TASK ITEM: Below are the records; reproduce all of them exactly but without any images.

[Human keypoint data]
━━━━━━━━━━━━━━━━

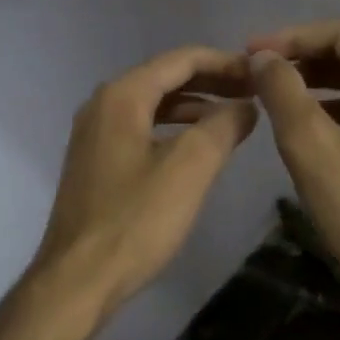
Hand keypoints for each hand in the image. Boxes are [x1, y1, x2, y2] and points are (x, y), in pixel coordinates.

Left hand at [28, 46, 258, 323]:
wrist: (78, 279)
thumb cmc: (135, 220)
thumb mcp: (189, 168)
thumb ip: (222, 126)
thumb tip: (245, 105)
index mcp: (121, 97)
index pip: (180, 60)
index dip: (225, 62)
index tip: (261, 75)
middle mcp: (101, 106)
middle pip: (164, 78)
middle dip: (211, 83)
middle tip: (253, 94)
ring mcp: (94, 136)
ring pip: (152, 106)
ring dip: (194, 108)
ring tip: (234, 120)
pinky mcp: (95, 164)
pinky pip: (140, 131)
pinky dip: (173, 130)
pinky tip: (196, 150)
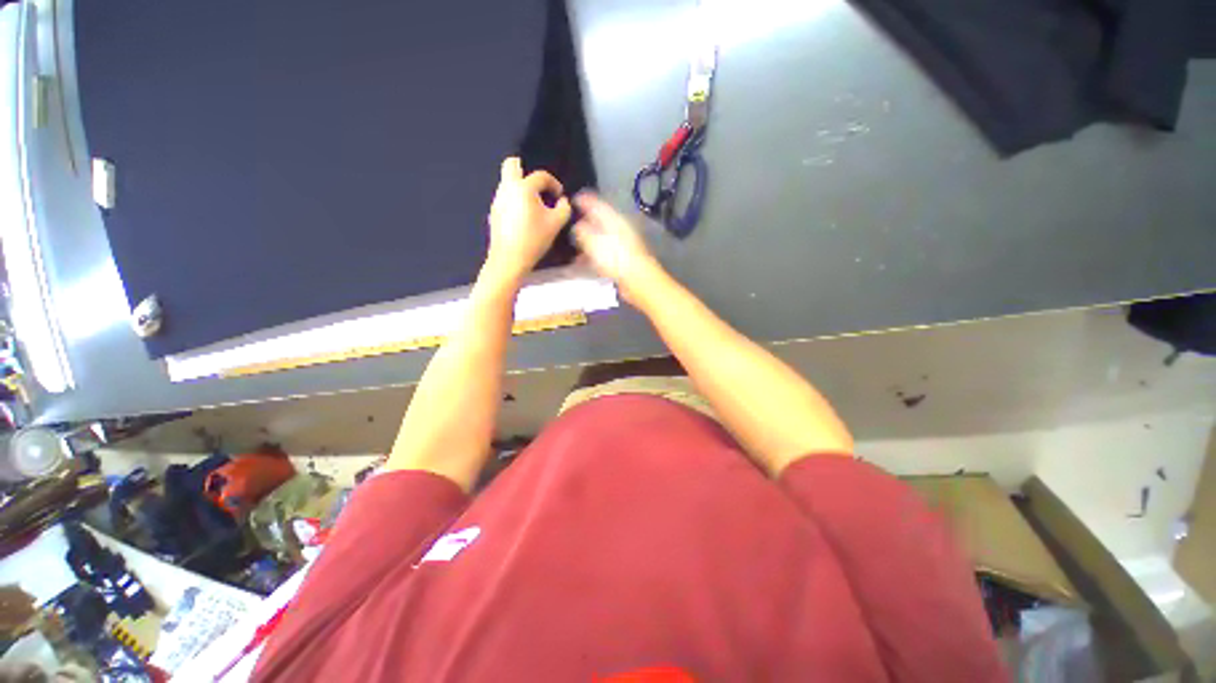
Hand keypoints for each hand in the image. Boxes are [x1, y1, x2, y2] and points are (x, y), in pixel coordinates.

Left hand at [484, 157, 570, 286]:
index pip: (540, 176)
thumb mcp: (556, 224)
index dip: (553, 183)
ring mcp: (497, 200)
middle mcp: (507, 188)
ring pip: (508, 183)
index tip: (559, 195)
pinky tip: (524, 219)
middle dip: (526, 170)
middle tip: (539, 187)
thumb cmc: (534, 239)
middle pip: (512, 165)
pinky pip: (505, 198)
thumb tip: (563, 201)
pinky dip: (515, 201)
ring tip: (534, 207)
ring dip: (521, 188)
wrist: (509, 259)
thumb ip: (564, 208)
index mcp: (524, 188)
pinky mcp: (494, 212)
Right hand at [572, 192, 661, 301]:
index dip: (584, 200)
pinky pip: (604, 254)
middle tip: (569, 226)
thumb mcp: (594, 242)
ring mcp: (622, 245)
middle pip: (599, 221)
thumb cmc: (616, 258)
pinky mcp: (622, 260)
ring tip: (574, 248)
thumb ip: (583, 232)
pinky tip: (584, 263)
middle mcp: (619, 229)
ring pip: (601, 238)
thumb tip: (577, 226)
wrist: (639, 280)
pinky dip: (593, 256)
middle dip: (584, 223)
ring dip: (587, 242)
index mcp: (614, 220)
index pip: (597, 204)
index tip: (572, 200)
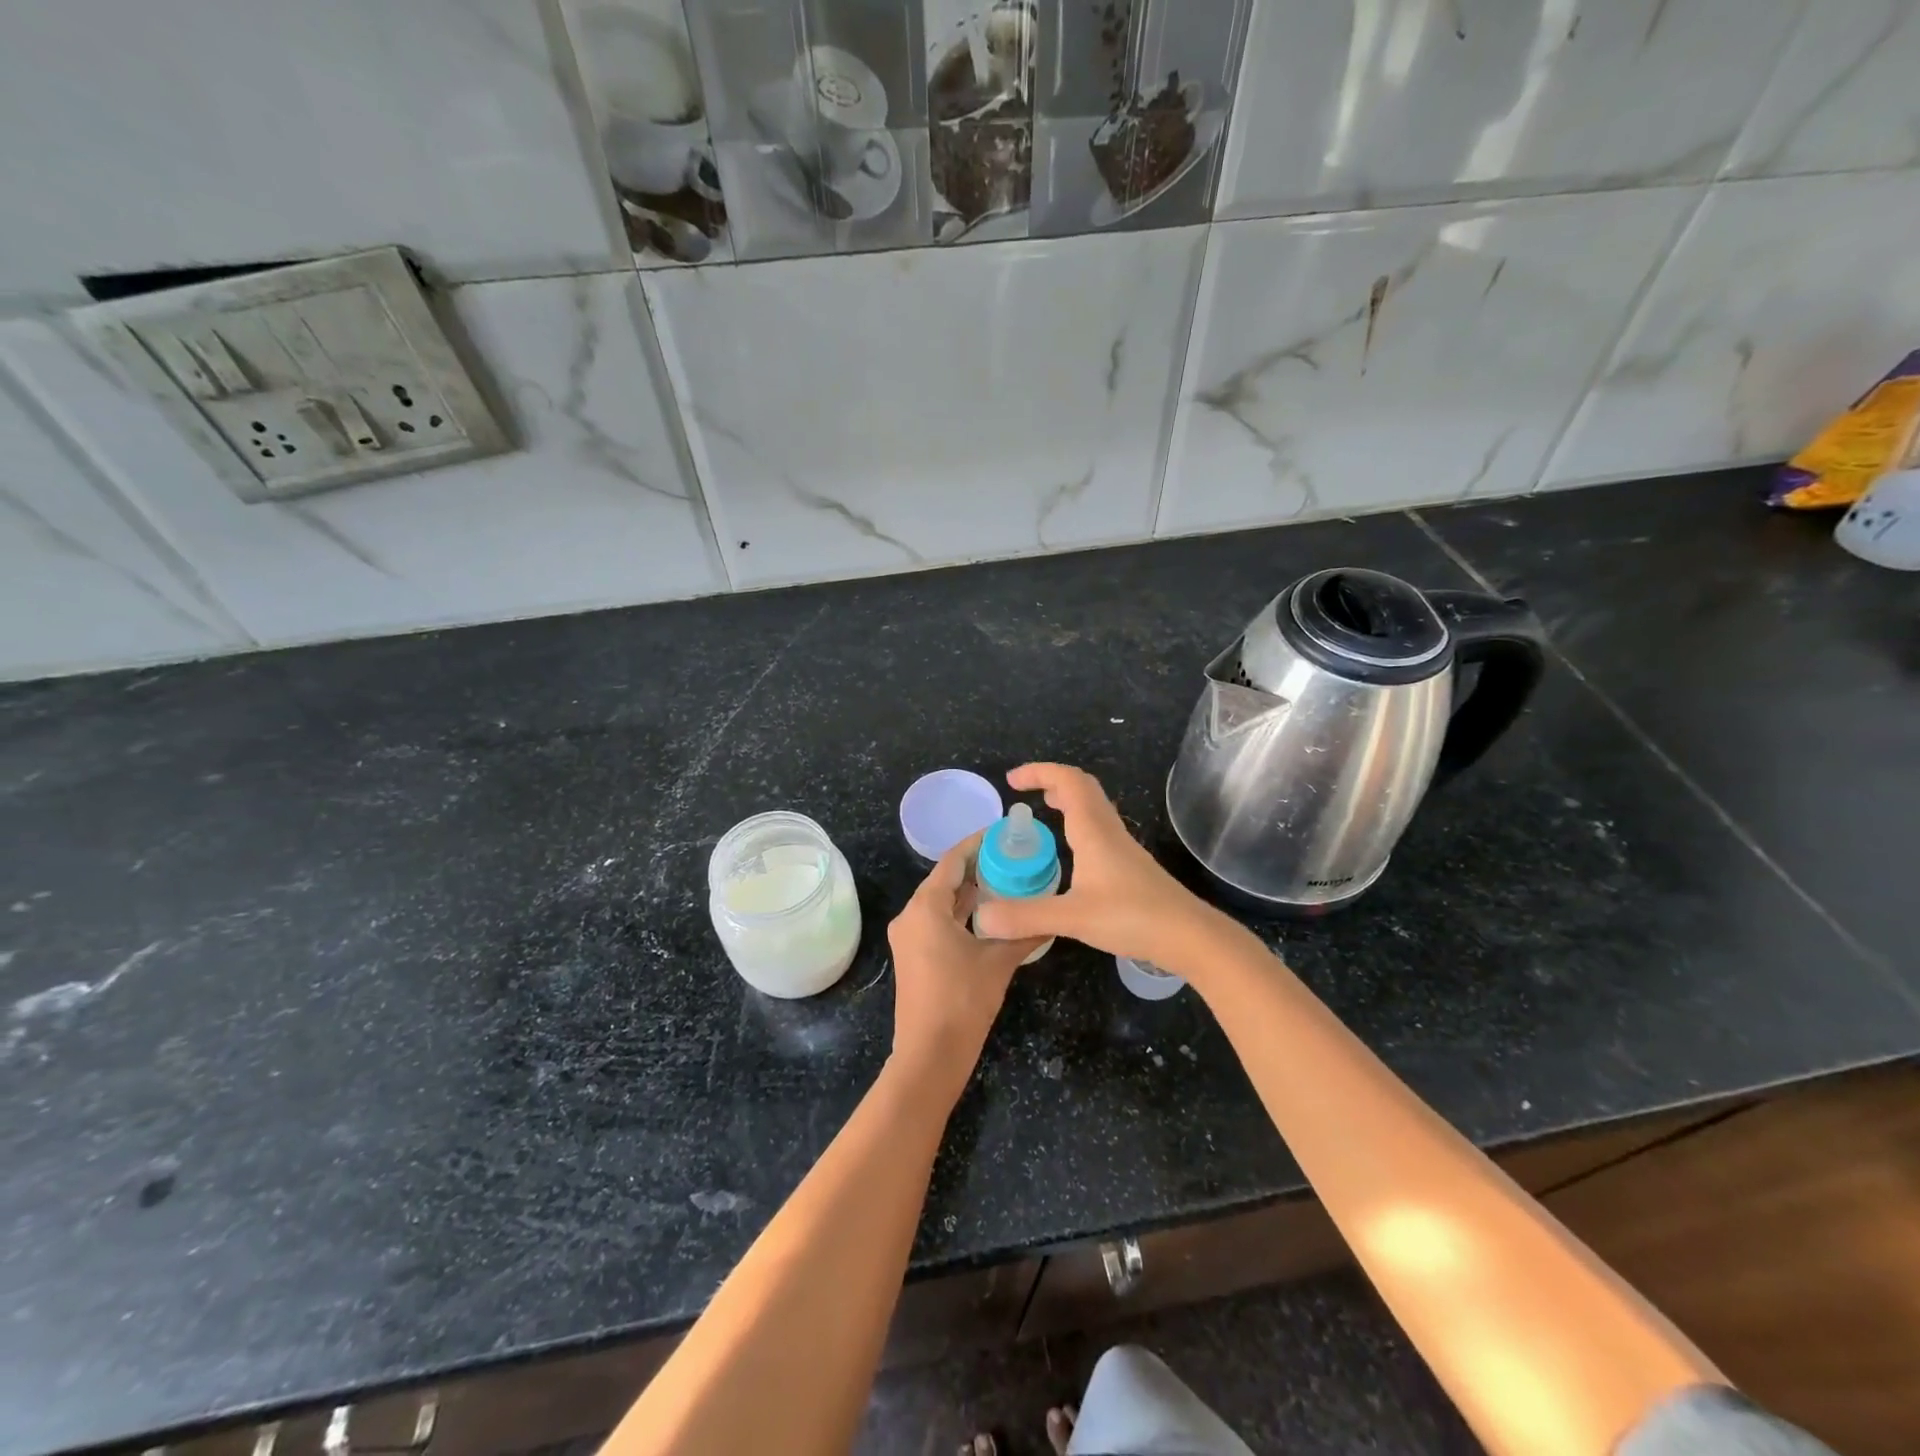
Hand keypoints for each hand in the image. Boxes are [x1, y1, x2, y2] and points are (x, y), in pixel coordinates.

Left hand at [886, 832, 1039, 1105]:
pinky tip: (989, 913)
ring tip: (1006, 879)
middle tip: (1012, 856)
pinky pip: (937, 921)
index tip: (1003, 832)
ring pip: (941, 902)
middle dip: (976, 867)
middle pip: (944, 879)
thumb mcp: (998, 962)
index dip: (977, 844)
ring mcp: (908, 937)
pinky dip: (960, 913)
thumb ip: (1024, 933)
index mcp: (925, 908)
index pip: (951, 861)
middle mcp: (910, 916)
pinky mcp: (913, 955)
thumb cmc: (963, 1002)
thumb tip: (1052, 915)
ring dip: (969, 891)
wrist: (930, 1056)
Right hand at [972, 763, 1231, 976]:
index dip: (1039, 772)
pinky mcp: (1129, 866)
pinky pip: (1098, 829)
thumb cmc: (1133, 917)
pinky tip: (1069, 852)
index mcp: (1094, 831)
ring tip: (1042, 811)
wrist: (1189, 936)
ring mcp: (1122, 848)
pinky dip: (1077, 823)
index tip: (1012, 781)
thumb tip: (980, 918)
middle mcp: (1109, 831)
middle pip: (1083, 787)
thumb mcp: (1073, 918)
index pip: (1067, 781)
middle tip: (1025, 793)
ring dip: (1067, 800)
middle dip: (1052, 780)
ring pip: (1093, 807)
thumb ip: (1026, 916)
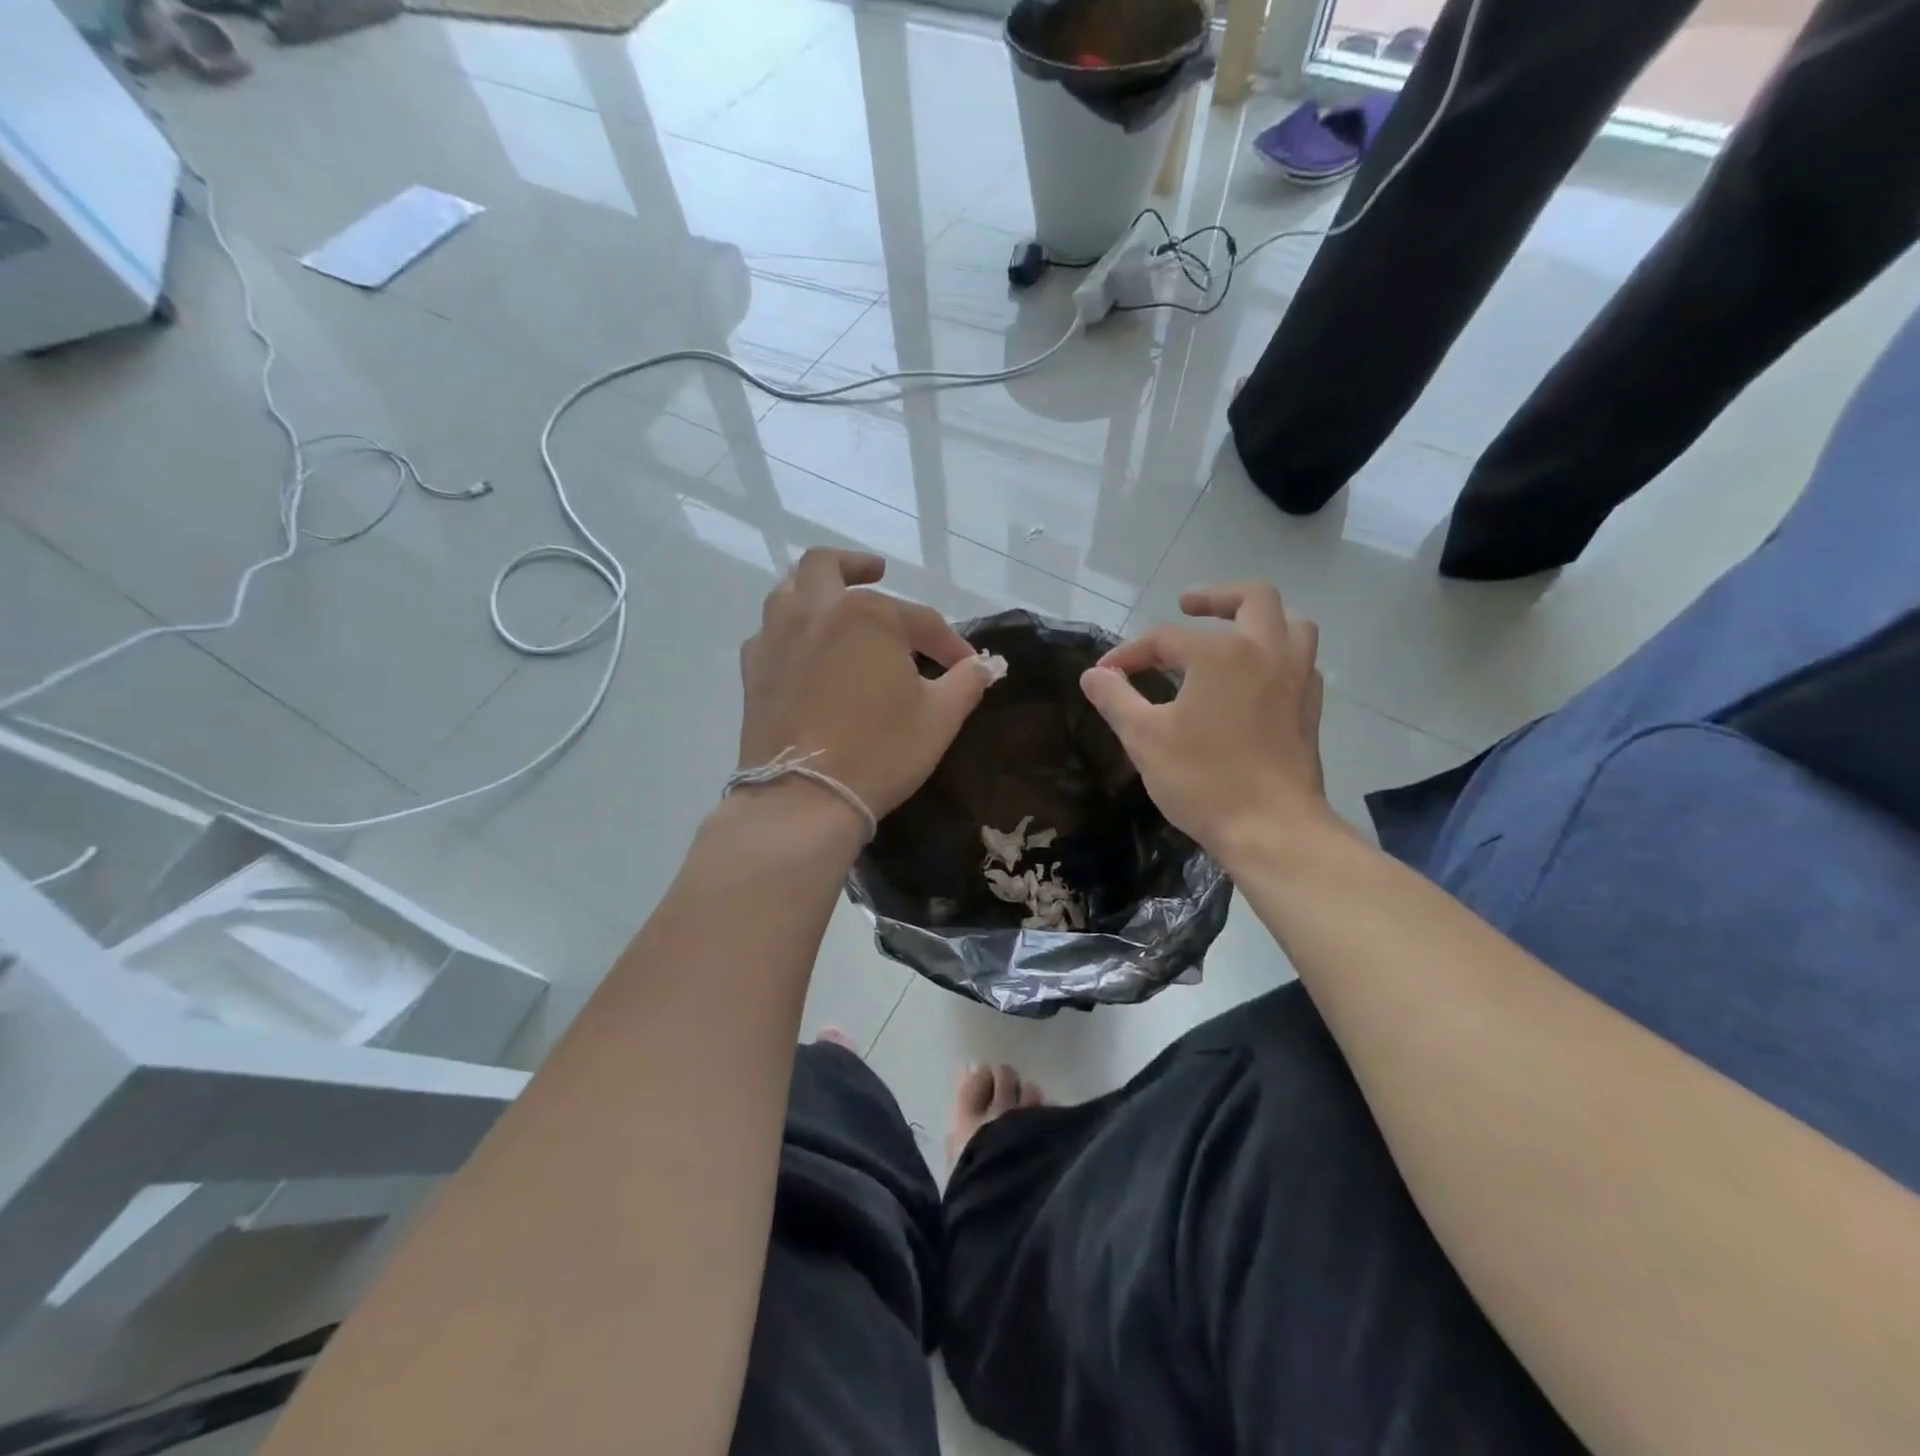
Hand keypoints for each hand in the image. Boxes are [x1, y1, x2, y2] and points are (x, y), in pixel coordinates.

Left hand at [737, 549, 997, 826]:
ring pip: (789, 589)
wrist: (804, 797)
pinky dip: (790, 630)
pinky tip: (804, 651)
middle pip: (829, 566)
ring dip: (815, 588)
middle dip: (857, 565)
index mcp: (867, 615)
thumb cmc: (880, 751)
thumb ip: (965, 683)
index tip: (966, 667)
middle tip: (876, 572)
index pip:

━━━━━━━━━━━━━━━━

TASK ANSWER:
Hand keypoints for each hand in the image. Boxes are [x1, y1, x2, y2] and points are (x, y), in pixel coordinates.

Left hand at [28, 46, 258, 323]:
wrist: (78, 279)
thumb cmc: (135, 220)
thumb mcp: (189, 168)
thumb ip: (222, 126)
thumb tip: (245, 105)
index mcp: (121, 97)
index pip: (180, 60)
index dip: (225, 62)
index tip: (261, 75)
middle mcp: (101, 106)
middle pip: (164, 78)
middle dip: (211, 83)
middle tip: (253, 94)
ring mcp: (94, 136)
ring pip: (152, 106)
ring dip: (194, 108)
ring tip: (234, 120)
pinky mcp: (95, 164)
pinky pip: (140, 131)
pinky dip: (173, 130)
pinky tip: (196, 150)
Hand keypoints for each hand in the image. Boxes are [x1, y1, x2, y2] and points are (x, y), in pixel coordinates.

Left hand at [484, 157, 570, 286]:
index pip: (540, 176)
thumb mcp: (556, 224)
index dip: (553, 183)
ring mcp: (497, 200)
middle mcp: (507, 188)
ring pip: (508, 183)
index tip: (559, 195)
pinky tip: (524, 219)
middle dip: (526, 170)
middle tip: (539, 187)
thumb cmc: (534, 239)
middle pip: (512, 165)
pinky pip: (505, 198)
thumb tip: (563, 201)
pinky dip: (515, 201)
ring tip: (534, 207)
ring dip: (521, 188)
wrist: (509, 259)
thumb ip: (564, 208)
index mcp: (524, 188)
pinky mcp: (494, 212)
Right hand at [572, 192, 661, 301]:
index dip: (584, 200)
pinky pip: (604, 254)
middle tip: (569, 226)
thumb mcp: (594, 242)
ring mcp: (622, 245)
middle pip: (599, 221)
thumb cmc: (616, 258)
pinky mcp: (622, 260)
ring tip: (574, 248)
thumb ip: (583, 232)
pinky tip: (584, 263)
middle mcp: (619, 229)
ring pip: (601, 238)
thumb tip: (577, 226)
wrist: (639, 280)
pinky dip: (593, 256)
middle dip: (584, 223)
ring dip: (587, 242)
index mcp: (614, 220)
index pip: (597, 204)
index tip: (572, 200)
Hand keypoints for each hand in the image. Boxes are [x1, y1, x2, y2] and points are (x, y), in pixel coordinates.

Left hand at [886, 832, 1039, 1105]:
pinky tip: (989, 913)
ring tip: (1006, 879)
middle tip: (1012, 856)
pinky pip: (937, 921)
index tip: (1003, 832)
ring pip: (941, 902)
middle dip: (976, 867)
middle pip: (944, 879)
thumb mcp: (998, 962)
index dip: (977, 844)
ring mcp: (908, 937)
pinky dip: (960, 913)
thumb ip: (1024, 933)
index mcp: (925, 908)
index pip: (951, 861)
middle mcp: (910, 916)
pinky mcp: (913, 955)
thumb cmc: (963, 1002)
thumb tip: (1052, 915)
ring dip: (969, 891)
wrist: (930, 1056)
Right hand at [972, 763, 1231, 976]:
index dip: (1039, 772)
pinky mcp: (1129, 866)
pinky pip: (1098, 829)
thumb cmc: (1133, 917)
pinky tip: (1069, 852)
index mcp: (1094, 831)
ring tip: (1042, 811)
wrist: (1189, 936)
ring mcp: (1122, 848)
pinky dip: (1077, 823)
index tip: (1012, 781)
thumb tip: (980, 918)
middle mcp: (1109, 831)
middle pip: (1083, 787)
thumb mcp: (1073, 918)
index pip: (1067, 781)
middle tip: (1025, 793)
ring dip: (1067, 800)
middle dip: (1052, 780)
ring pip: (1093, 807)
thumb ip: (1026, 916)
Hand keypoints for each hand in the image. Boxes are [x1, y1, x2, y2] and points are (x, y), in pixel coordinates.

Left hand at [737, 549, 997, 826]:
ring pip: (789, 589)
wrist: (804, 797)
pinky dip: (790, 630)
pinky tip: (804, 651)
middle pip: (829, 566)
ring dip: (815, 588)
middle dip: (857, 565)
index mcp: (867, 615)
thumb cmc: (880, 751)
thumb ip: (965, 683)
index tip: (966, 667)
middle tip: (876, 572)
index pip:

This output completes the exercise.